* What the task requires: Can you copy every naming line from each item below, word for word and in the same order, while leaving the pictures out?

══ Records supplied ══

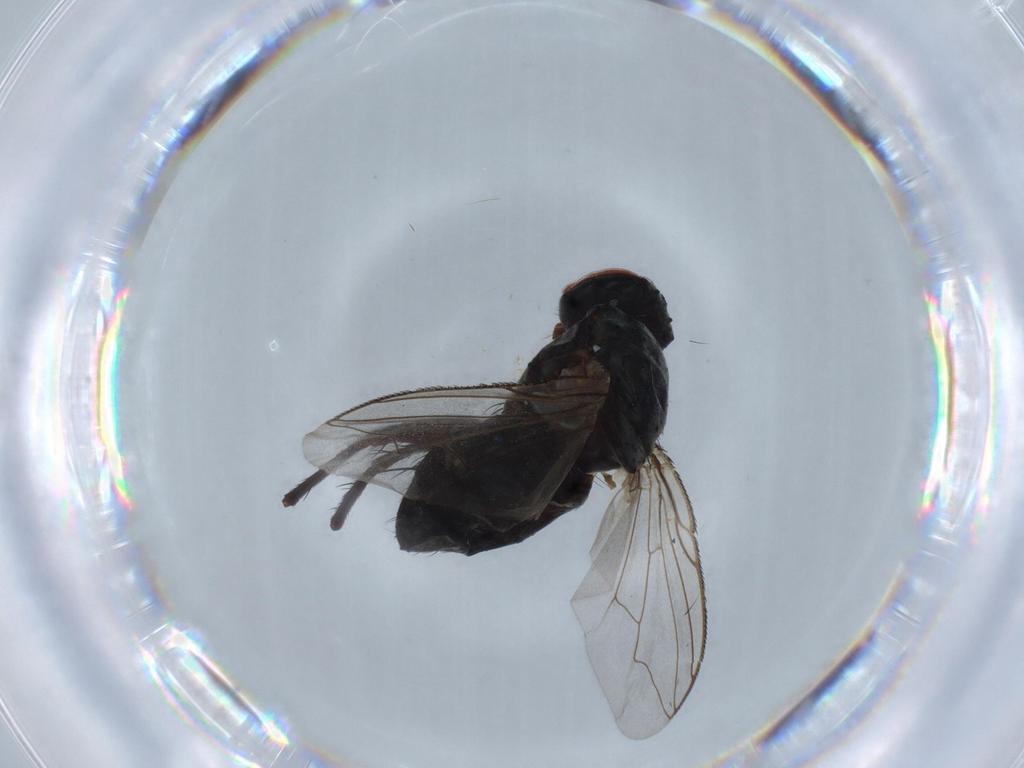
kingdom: Animalia
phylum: Arthropoda
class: Insecta
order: Diptera
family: Sarcophagidae
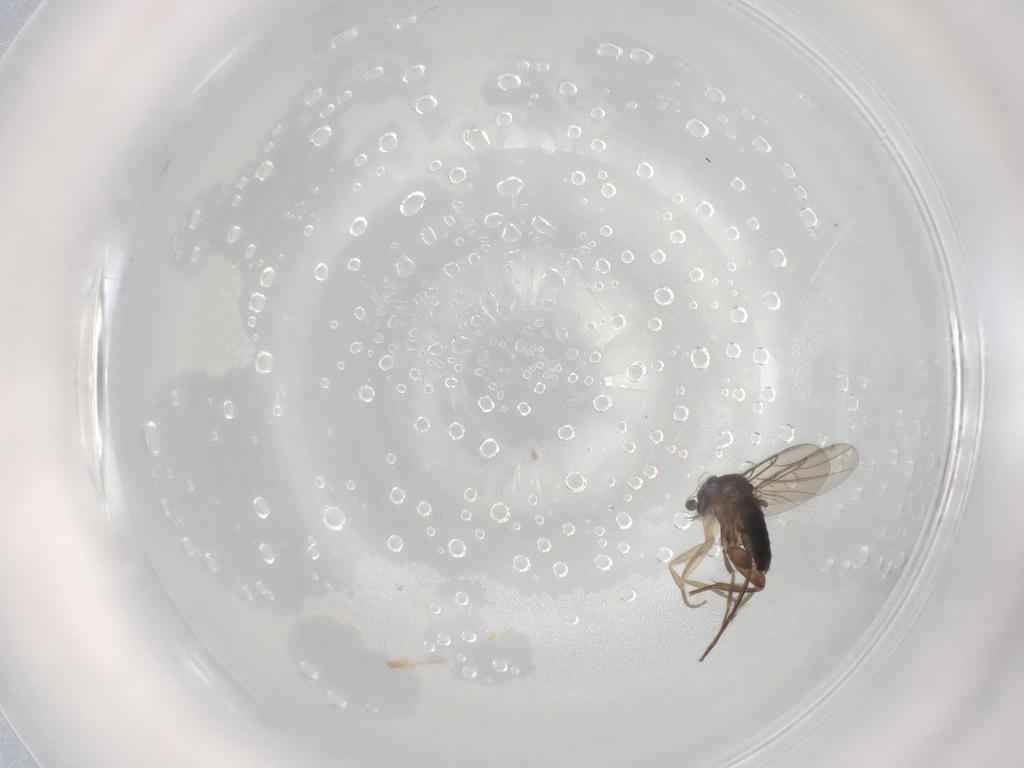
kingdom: Animalia
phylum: Arthropoda
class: Insecta
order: Diptera
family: Phoridae
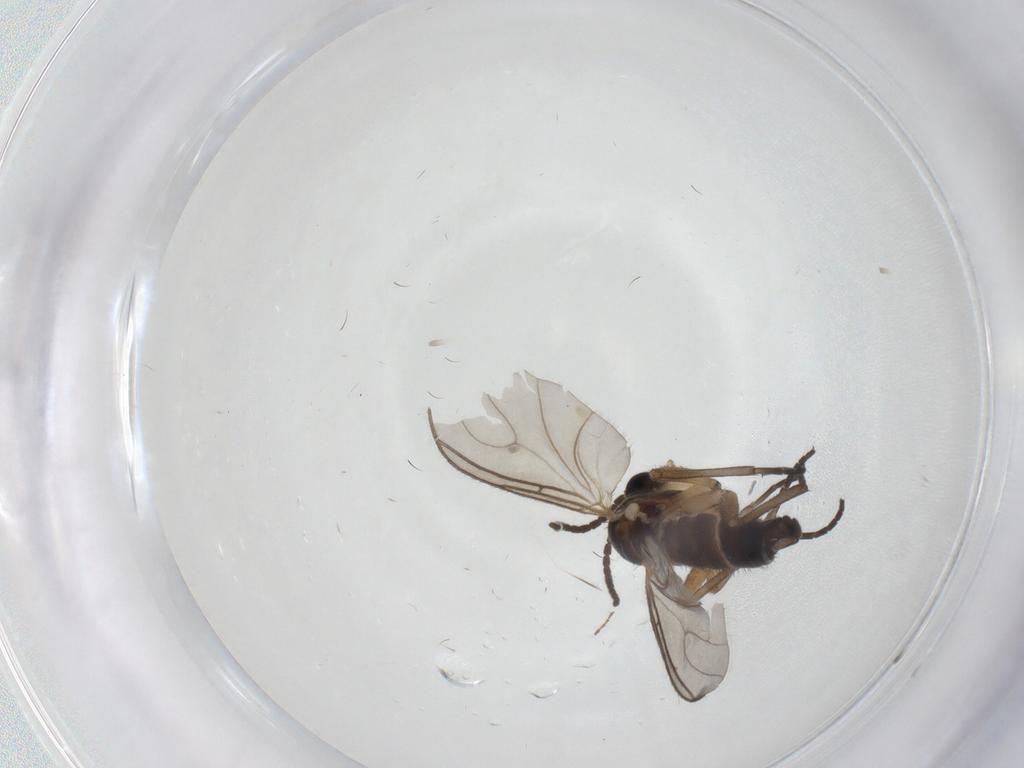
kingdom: Animalia
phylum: Arthropoda
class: Insecta
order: Diptera
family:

═══

* Response:
kingdom: Animalia
phylum: Arthropoda
class: Insecta
order: Diptera
family: Sarcophagidae
kingdom: Animalia
phylum: Arthropoda
class: Insecta
order: Diptera
family: Phoridae
kingdom: Animalia
phylum: Arthropoda
class: Insecta
order: Diptera
family:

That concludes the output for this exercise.